Mohon tunggu...
Satrio Wahono
Satrio Wahono Mohon Tunggu... magister filsafat dan pencinta komik

Penggemar komik lokal maupun asing dari berbagai genre yang kebetulan pernah mengenyam pendidikan di program magister filsafat

Selanjutnya

Tutup

Filsafat

Spirit Buddhisme dan Etika Kepedulian

18 Juli 2025   12:39 Diperbarui: 18 Juli 2025   12:42 33
+
Laporkan Konten
Laporkan Akun
Kompasiana adalah platform blog. Konten ini menjadi tanggung jawab bloger dan tidak mewakili pandangan redaksi Kompas.
Lihat foto
Filsafat. Sumber ilustrasi: PEXELS/Wirestock

Konflik antar agama adalah salah satu masalah purba manusia di dunia. Sayangnya, seiring kian rasional dan modernnya umat manusia secara global, tetap saja bertahan naluri berseteru yang primal dan tribal. Bahkan, konflik menjadi lebih rumit karena berjalin berkelindan dengan faktor-faktor lain seperti ekonomi politik. 

Invasi Amerika Serikat era George Bush Jr. ke Afghanistan dan Irak pasca tragedi 11 September, misalnya, membawa istilah agama "crusade" seakan merupakan perang suci. Padahal motif serangan juga berhimpitan dengan motif geopolitik mempertahankan wibawa hegemonik AS sekaligus motif ekonomi mendapatkan lahan minyak baru.

Demikian juga konflik Israel/AS dan Palestina/Iran seakan semata konflik bermotif doktrinal, padahal ada juga motif mempertahankan dan memperluas hegemoni global.

Di sisi lain, banyak orang pasti sepakat bahwa agama-agama besar di dunia pastilah memiliki titik temu ajaran berupa keinginan menciptakan perdamaian di muka bumi dan kepedulian terhadap sesama makhluk Tuhan. Karena itu, menggali teologi perdamaian dan etika kepedulian di berbagai agama bisa berperan strategis dalam upaya meredakan konflik baik di tingkat lokal maupun nasional. Salah satunya, kita bisa menengok keterkaitan antara spirit Buddhisme dan Etika Kepedulian.

*DATA YANG DIBERIKAN:*
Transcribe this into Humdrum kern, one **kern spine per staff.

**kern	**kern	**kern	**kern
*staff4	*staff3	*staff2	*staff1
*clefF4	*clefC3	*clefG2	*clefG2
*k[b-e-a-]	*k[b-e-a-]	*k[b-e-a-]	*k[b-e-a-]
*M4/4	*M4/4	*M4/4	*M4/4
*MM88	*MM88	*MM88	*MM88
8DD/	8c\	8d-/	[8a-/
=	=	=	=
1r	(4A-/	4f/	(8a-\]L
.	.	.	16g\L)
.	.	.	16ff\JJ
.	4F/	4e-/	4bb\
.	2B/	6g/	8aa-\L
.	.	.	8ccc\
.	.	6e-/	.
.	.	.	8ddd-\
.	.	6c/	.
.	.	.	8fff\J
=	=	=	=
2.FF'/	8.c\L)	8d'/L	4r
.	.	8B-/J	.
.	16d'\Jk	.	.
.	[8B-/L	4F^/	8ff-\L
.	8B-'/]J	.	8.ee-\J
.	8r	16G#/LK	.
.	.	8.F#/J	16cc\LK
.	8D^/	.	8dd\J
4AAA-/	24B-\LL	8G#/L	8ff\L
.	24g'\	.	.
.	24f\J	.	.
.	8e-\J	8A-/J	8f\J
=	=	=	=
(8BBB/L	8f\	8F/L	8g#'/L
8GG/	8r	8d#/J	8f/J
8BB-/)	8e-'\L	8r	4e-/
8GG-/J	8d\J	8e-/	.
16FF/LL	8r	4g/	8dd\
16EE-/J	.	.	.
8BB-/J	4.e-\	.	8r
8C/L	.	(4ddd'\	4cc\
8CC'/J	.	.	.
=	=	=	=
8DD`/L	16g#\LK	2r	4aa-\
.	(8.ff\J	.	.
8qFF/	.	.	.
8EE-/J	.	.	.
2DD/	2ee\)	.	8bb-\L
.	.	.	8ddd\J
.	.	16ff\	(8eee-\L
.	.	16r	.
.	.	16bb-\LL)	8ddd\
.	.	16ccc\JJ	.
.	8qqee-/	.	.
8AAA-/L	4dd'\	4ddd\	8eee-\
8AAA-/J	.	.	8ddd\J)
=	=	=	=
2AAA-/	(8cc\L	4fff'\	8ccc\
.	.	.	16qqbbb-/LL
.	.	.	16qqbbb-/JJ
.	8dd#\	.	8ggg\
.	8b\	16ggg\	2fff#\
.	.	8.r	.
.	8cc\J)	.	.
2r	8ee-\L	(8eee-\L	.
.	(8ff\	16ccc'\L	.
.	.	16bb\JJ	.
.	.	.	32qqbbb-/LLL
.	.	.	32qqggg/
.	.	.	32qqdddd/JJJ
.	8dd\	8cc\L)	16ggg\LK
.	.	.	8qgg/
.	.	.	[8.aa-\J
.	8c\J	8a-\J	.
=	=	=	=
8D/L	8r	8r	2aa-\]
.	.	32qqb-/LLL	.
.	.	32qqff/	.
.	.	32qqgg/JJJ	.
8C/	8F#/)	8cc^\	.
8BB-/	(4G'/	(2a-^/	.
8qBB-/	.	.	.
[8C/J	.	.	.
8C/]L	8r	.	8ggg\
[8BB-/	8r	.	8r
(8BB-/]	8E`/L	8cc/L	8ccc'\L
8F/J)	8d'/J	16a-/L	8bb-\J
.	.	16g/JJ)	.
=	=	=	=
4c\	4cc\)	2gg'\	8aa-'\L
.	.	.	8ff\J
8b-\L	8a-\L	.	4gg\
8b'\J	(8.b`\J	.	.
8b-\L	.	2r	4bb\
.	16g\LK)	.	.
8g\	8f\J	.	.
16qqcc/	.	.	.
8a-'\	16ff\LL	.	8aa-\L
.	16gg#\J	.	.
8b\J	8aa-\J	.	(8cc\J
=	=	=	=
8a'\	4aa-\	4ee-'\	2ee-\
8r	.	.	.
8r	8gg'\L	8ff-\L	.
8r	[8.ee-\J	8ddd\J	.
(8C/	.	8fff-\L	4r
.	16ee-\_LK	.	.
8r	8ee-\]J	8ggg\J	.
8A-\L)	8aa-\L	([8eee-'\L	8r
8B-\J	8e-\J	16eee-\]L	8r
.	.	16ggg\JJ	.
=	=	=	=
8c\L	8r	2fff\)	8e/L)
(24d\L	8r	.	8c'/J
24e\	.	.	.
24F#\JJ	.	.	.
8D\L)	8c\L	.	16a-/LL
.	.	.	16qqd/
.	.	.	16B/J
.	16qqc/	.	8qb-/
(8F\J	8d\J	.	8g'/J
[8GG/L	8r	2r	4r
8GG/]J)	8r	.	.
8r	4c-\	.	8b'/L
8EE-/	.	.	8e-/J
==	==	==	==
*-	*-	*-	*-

*BUTIR TUGAS:* Salin dengan persis bagian artikel tentang spirit Buddhisme dan etika kepedulian, dari "Konflik antar agama" sampai "memperluas hegemoni global.".

*JAWABAN TUGAS:*
Konflik antar agama adalah salah satu masalah purba manusia di dunia. Sayangnya, seiring kian rasional dan modernnya umat manusia secara global, tetap saja bertahan naluri berseteru yang primal dan tribal. Bahkan, konflik menjadi lebih rumit karena berjalin berkelindan dengan faktor-faktor lain seperti ekonomi politik. 

Invasi Amerika Serikat era George Bush Jr. ke Afghanistan dan Irak pasca tragedi 11 September, misalnya, membawa istilah agama "crusade" seakan merupakan perang suci. Padahal motif serangan juga berhimpitan dengan motif geopolitik mempertahankan wibawa hegemonik AS sekaligus motif ekonomi mendapatkan lahan minyak baru.

Demikian juga konflik Israel/AS dan Palestina/Iran seakan semata konflik bermotif doktrinal, padahal ada juga motif mempertahankan dan memperluas hegemoni global.